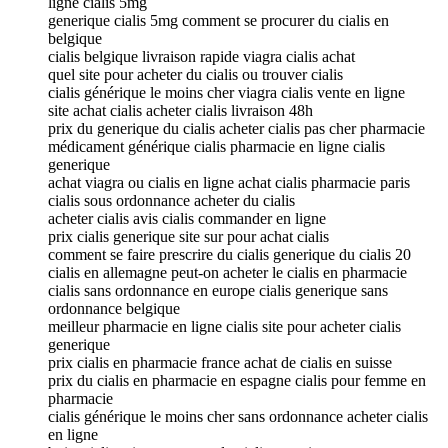
ligne cialis 5mg
generique cialis 5mg comment se procurer du cialis en
belgique
cialis belgique livraison rapide viagra cialis achat
quel site pour acheter du cialis ou trouver cialis
cialis générique le moins cher viagra cialis vente en ligne
site achat cialis acheter cialis livraison 48h
prix du generique du cialis acheter cialis pas cher pharmacie
médicament générique cialis pharmacie en ligne cialis
generique
achat viagra ou cialis en ligne achat cialis pharmacie paris
cialis sous ordonnance acheter du cialis
acheter cialis avis cialis commander en ligne
prix cialis generique site sur pour achat cialis
comment se faire prescrire du cialis generique du cialis 20
cialis en allemagne peut-on acheter le cialis en pharmacie
cialis sans ordonnance en europe cialis generique sans
ordonnance belgique
meilleur pharmacie en ligne cialis site pour acheter cialis
generique
prix cialis en pharmacie france achat de cialis en suisse
prix du cialis en pharmacie en espagne cialis pour femme en
pharmacie
cialis générique le moins cher sans ordonnance acheter cialis
en ligne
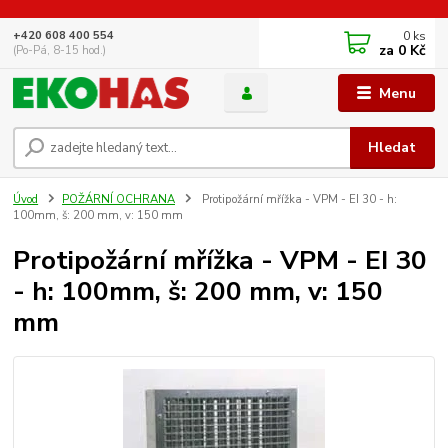
0
ks
+420 608 400 554
za
0 Kč
(Po-Pá, 8-15 hod.)
Menu
Hledat
Úvod
POŽÁRNÍ OCHRANA
Protipožární mřížka - VPM - EI 30 - h:
100mm, š: 200 mm, v: 150 mm
Protipožární mřížka - VPM - EI 30
- h: 100mm, š: 200 mm, v: 150
mm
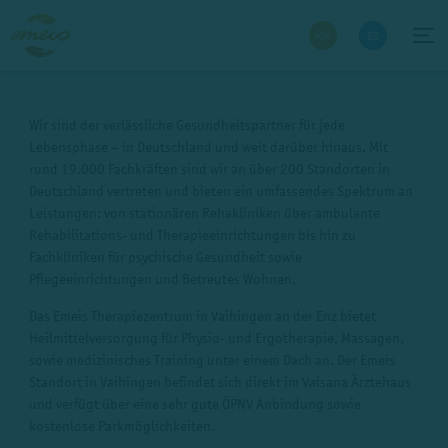
Wir sind der verlässliche Gesundheitspartner für jede
Lebensphase – in Deutschland und weit darüber hinaus. Mit
rund 19.000 Fachkräften sind wir an über 200 Standorten in
Deutschland vertreten und bieten ein umfassendes Spektrum an
Leistungen: von stationären Rehakliniken über ambulante
Rehabilitations- und Therapieeinrichtungen bis hin zu
Fachkliniken für psychische Gesundheit sowie
Pflegeeinrichtungen und Betreutes Wohnen.
Das Emeis Therapiezentrum in Vaihingen an der Enz bietet
Heilmittelversorgung für Physio- und Ergotherapie, Massagen,
sowie medizinisches Training unter einem Dach an. Der Emeis
Standort in Vaihingen befindet sich direkt im Vaisana Ärztehaus
und verfügt über eine sehr gute ÖPNV Anbindung sowie
kostenlose Parkmöglichkeiten.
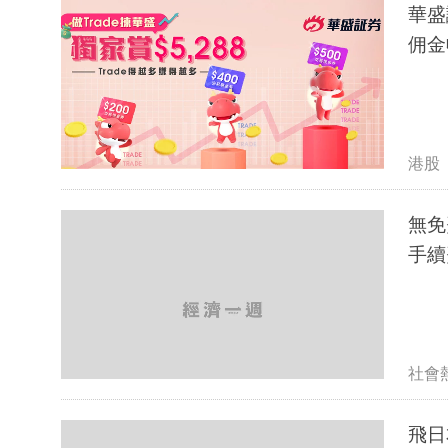
華盛
佣金
港股
無免
手續
社會
飛日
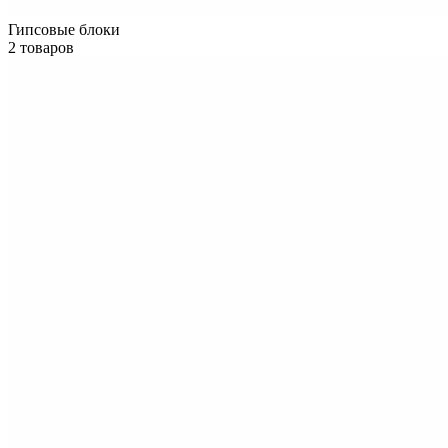
Гипсовые блоки
2 товаров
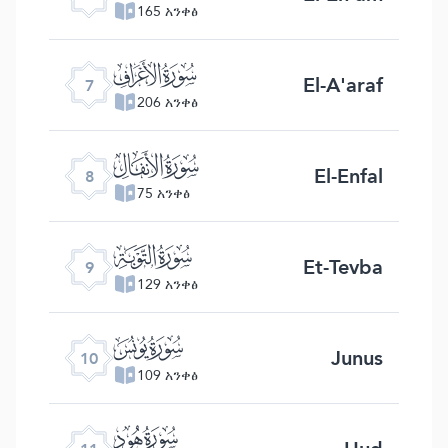
165 አንቀፅ
ﮓ
El-A'araf
7
206 አንቀፅ
ﮔ
El-Enfal
8
75 አንቀፅ
ﮕ
Et-Tevba
9
129 አንቀፅ
ﮖ
Junus
10
109 አንቀፅ
ﮗ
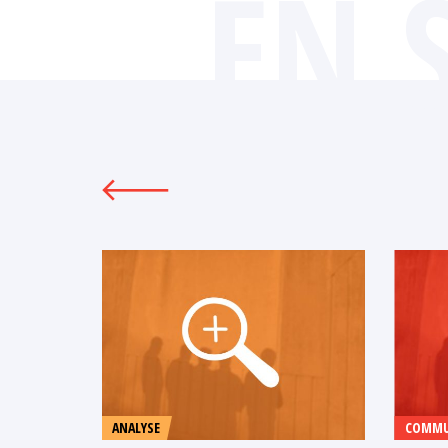
EN 
ANALYSE
COMMU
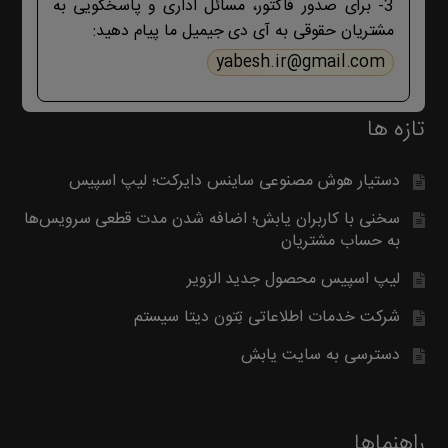
3- برای صدور فاکتور، مسائل اداری و پاسخگویی به
مشتریان حقوقی به آی دی جیمیل ما پیام دهید:
yabesh.ir@gmail.com
تازه ها
دستیار هوش مصنوعی ساینس دایرکت؛ لیپ اسپیس
سخنی با کاربران یابش؛ اضافه شدن مدت قطعی سرویس‌ها
به حساب مشتریان
لیپ اسپیس محصول جدید الزویر
شرکت خدمات اطلاعاتی تِتون دیتا سیستم
دسترسی به سایت یابش
راهنماها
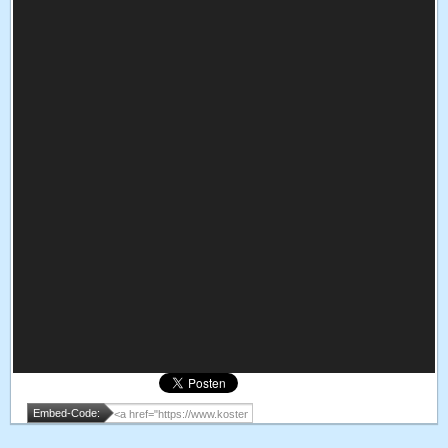
Embed-Code:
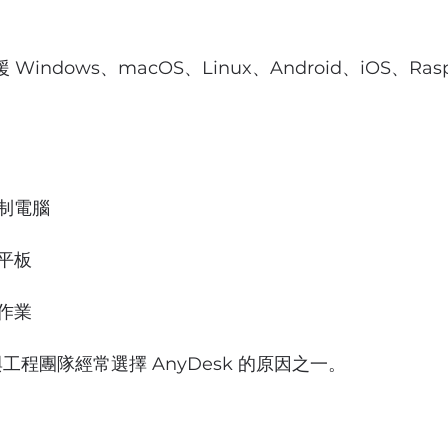
 Windows、macOS、Linux、Android、iOS、Raspb
制電腦
平板
作業
與工程團隊經常選擇 AnyDesk 的原因之一。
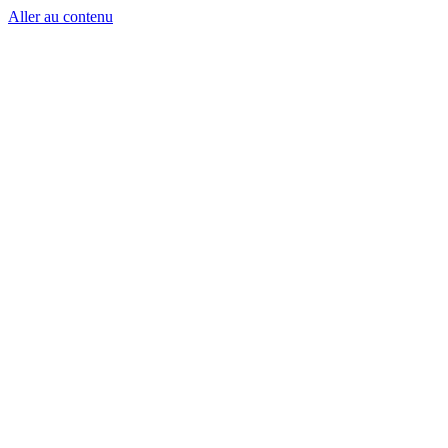
Aller au contenu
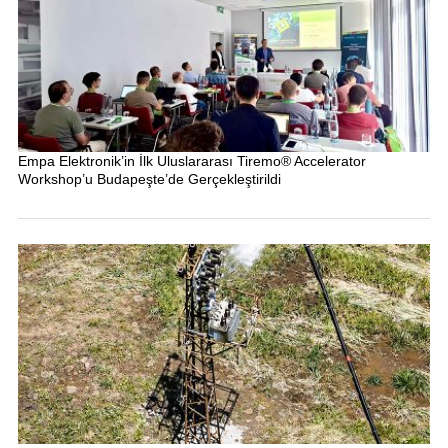
Empa Elektronik’in İlk Uluslararası Tiremo® Accelerator
Workshop’u Budapeşte’de Gerçekleştirildi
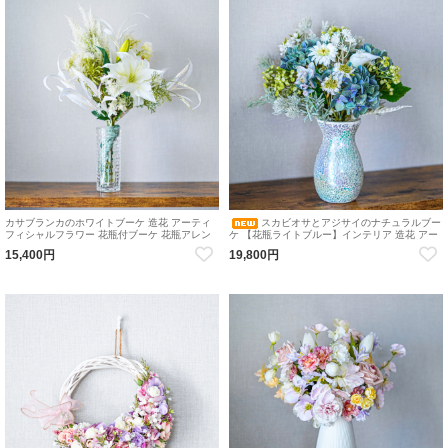
カサブランカのホワイトブーケ 造花 アーティ
スカビオサとアジサイのナチュラルブー
フィシャルフラワー 花瓶付ブーケ 花瓶アレン
ケ 【花瓶ライトブルー】インテリア 造花 アー
ジメント
ティフィシャルフラワー 花瓶付ブーケ 花瓶ア
15,400円
19,800円
レンジメント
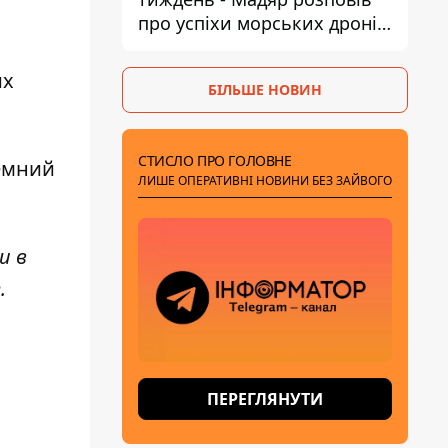
про успіхи морських дронів
у Чорному та Азовському
морях
их
БІЛЬШЕ НОВИН
СТИСЛО ПРО ГОЛОВНЕ
емний
ЛИШЕ ОПЕРАТИВНІ НОВИНИ БЕЗ ЗАЙВОГО
и в
e
.
ПЕРЕГЛЯНУТИ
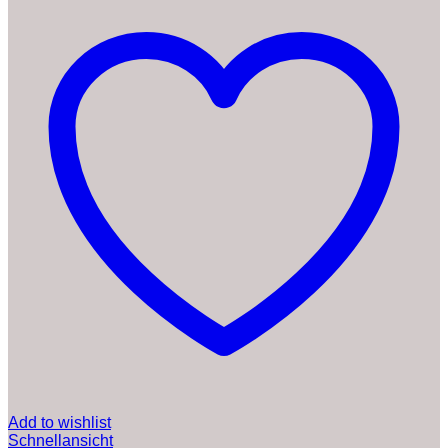
Add to wishlist
Schnellansicht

━━━━

Within the entries, find all lines holding "sind" and copy each one.

Wir sind der verlässliche Gesundheitspartner für jede
rund 19.000 Fachkräften sind wir an über 200 Standorten in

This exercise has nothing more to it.